* Exercise description
Carry on the biography of Daniel Kinahan, the Ulster Unionist politician, from its last sentence.
-- begin Source excerpt --
Daniel de Burgh Kinahan (born 14 April 1958) is an Ulster Unionist Party (UUP) politician, who was the  Member of Parliament (MP) for South Antrim from 2015 to 2017. 
Prior to his election as a Member of Parliament, Kinahan was a Member of the Northern Ireland Assembly  (MLA) for South Antrim, from 2009 to 2015.

In August 2020, he was appointed Northern Ireland's first Veterans Commissioner.

Early life and personal life
He is the son of Sir Robin Kinahan and Coralie de Burgh and was educated at Craigflower Preparatory School (Torryburn), Stowe School and the University of Edinburgh. He is a cousin of singer Chris de Burgh. Professionally Kinahan is an antiques expert and worked as Christie's auctioneers Irish representative.

He lived for many years with his wife and four children at Castle Upton, Templepatrick but in 2016 announced he was selling the family home to downsize following the moving out of his children.

Northern Ireland Assembly

In 2005 he was elected to Antrim Borough Council, and on 28 May 2009 the UUP South Antrim branch selected Kinahan to replace the outgoing MLA David Burnside who resigned to pursue business interests. Burnside officially stood down on 1 June. Kinahan was sworn in on 9 June.

Kinahan faced his first NI Assembly election in May 2011 and was elected with 3,445 first preference votes. During his second period in Stormont, he was heavily involved in education legislation as the UUP's spokesperson on the policy area.
-- end Source excerpt --
-- begin Information given --
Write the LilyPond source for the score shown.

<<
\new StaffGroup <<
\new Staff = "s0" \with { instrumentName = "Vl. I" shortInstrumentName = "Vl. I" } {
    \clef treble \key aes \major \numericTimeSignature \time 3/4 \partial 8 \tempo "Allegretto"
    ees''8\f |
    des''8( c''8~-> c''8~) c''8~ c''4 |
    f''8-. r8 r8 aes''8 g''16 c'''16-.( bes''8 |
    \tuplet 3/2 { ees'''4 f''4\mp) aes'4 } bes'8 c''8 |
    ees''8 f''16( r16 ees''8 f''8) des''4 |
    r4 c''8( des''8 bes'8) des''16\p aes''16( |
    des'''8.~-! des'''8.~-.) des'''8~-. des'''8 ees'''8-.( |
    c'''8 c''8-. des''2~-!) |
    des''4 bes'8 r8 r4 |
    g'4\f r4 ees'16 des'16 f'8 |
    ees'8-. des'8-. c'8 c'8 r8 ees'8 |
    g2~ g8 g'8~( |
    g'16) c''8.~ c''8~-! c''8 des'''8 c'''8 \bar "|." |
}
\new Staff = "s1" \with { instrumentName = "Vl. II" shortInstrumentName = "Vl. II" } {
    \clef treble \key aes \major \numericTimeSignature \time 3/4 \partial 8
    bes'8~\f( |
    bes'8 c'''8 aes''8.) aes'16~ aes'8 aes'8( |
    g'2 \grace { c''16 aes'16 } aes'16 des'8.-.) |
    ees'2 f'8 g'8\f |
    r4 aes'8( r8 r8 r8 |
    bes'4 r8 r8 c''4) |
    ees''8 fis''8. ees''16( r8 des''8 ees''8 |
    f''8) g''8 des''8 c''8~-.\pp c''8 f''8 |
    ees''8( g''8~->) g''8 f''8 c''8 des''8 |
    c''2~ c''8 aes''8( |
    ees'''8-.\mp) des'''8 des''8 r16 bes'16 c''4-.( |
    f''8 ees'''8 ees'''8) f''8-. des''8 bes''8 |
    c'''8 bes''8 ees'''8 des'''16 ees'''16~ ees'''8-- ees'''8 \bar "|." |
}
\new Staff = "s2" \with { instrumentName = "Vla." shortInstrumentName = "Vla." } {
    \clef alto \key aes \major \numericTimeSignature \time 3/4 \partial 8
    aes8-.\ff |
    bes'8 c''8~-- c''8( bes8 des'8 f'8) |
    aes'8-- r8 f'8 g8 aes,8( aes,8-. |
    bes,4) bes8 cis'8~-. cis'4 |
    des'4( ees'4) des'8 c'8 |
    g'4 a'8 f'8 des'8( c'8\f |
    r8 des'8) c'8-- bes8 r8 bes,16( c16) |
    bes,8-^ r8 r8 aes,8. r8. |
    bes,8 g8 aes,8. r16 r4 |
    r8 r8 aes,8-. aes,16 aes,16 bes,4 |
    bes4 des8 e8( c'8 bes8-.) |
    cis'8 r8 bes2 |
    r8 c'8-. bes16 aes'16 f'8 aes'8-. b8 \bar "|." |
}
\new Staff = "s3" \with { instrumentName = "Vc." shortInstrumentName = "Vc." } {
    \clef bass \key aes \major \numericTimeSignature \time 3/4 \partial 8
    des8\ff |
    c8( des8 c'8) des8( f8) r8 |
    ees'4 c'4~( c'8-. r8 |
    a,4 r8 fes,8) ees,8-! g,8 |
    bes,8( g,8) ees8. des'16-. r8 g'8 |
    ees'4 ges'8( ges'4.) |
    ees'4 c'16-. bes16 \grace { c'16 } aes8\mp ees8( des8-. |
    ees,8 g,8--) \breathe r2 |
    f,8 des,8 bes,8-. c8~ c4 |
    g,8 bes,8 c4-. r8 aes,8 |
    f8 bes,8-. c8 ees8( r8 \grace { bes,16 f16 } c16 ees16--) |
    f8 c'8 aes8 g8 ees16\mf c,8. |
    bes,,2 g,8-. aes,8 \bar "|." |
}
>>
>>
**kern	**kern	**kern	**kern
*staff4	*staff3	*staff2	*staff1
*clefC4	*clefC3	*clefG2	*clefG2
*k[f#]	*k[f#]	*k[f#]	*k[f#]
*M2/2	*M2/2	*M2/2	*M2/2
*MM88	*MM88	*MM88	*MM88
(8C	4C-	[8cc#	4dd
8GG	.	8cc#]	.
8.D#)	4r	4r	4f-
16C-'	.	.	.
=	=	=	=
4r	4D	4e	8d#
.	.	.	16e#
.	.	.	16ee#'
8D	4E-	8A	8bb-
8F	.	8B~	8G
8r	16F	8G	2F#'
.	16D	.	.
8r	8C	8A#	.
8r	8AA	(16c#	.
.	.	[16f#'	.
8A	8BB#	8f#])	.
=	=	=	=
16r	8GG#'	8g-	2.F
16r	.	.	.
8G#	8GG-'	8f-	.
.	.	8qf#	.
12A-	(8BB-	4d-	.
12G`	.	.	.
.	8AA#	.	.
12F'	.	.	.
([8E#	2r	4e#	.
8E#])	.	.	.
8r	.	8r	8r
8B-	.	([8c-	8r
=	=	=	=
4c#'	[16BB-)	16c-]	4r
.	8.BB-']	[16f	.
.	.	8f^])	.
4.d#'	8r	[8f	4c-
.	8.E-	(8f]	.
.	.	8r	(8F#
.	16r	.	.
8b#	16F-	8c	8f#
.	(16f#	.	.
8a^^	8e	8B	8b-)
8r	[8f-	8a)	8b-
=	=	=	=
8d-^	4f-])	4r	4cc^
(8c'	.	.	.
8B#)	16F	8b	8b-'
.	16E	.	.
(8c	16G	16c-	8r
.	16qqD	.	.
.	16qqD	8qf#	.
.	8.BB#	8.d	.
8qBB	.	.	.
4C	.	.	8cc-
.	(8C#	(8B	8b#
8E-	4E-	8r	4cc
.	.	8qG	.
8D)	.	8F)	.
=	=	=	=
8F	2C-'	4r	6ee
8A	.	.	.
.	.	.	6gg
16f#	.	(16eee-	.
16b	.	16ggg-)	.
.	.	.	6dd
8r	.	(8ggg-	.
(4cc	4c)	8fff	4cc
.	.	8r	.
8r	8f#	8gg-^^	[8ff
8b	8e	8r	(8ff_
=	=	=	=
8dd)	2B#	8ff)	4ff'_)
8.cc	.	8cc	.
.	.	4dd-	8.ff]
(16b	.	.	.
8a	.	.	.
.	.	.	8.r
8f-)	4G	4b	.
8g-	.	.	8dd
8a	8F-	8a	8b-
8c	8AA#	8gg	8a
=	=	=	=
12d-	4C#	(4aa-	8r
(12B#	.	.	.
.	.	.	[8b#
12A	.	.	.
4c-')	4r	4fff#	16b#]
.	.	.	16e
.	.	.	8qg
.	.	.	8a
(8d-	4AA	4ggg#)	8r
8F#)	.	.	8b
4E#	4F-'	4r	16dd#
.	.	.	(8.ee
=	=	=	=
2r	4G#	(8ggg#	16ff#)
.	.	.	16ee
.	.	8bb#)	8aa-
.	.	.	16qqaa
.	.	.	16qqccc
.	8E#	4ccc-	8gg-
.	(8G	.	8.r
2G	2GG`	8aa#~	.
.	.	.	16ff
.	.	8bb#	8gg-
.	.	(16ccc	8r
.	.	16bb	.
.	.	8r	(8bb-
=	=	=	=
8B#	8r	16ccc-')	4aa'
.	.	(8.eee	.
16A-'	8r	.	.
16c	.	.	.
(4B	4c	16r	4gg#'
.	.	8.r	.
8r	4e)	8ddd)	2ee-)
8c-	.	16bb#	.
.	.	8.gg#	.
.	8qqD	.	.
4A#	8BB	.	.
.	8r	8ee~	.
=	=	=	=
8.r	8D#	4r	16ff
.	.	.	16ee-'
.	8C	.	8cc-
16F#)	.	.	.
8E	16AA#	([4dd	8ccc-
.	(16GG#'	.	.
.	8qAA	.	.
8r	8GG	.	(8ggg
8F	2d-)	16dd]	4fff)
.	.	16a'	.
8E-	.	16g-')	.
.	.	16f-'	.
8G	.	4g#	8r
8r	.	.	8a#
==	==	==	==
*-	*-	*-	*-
-- end Information given --
* In response
As Deputy Chair of the Education Committee, Kinahan became a leading figure during the passage of the Education Bill. He also opposed the Sinn Féin policy of scrapping grammar schools, arguing instead for academic capability streaming.

Kinahan also expressed strong support in favour of shared and integrated education, greater emphasis on STEM subjects, a wider selection of apprenticeships, stronger provision of careers advice and more thorough and engaging university degrees.

Kinahan was the only UUP MLA to support legalising same-sex marriage, making a speech on the issue at Stormont, which many deemed risky just weeks out from the Westminster election, which he eventually won.

He stepped down from the NI Assembly after his election to Westminster and was replaced by Adrian Cochrane-Watson.

Westminster MP
The UUP decided to run Kinahan in the 2015 general election, and he ousted the incumbent Democratic Unionist Party (DUP)  MP William McCrea with a majority of 949. However, Kinahan lost his seat in the 2017 election following a resurgence of the DUP, with Paul Girvan winning by 3,208 votes.

During the 2019 snap election, Kinahan stood again in South Antrim for the Ulster Unionist Party, but was unsuccessful in getting elected.

References

|-

1958 births
Living people
Alumni of the University of Edinburgh
Blues and Royals officers
Graduates of the Royal Military Academy Sandhurst
High Sheriffs of Antrim
Members of Antrim Borough Council
Members of the Parliament of the United Kingdom for County Antrim constituencies (since 1922)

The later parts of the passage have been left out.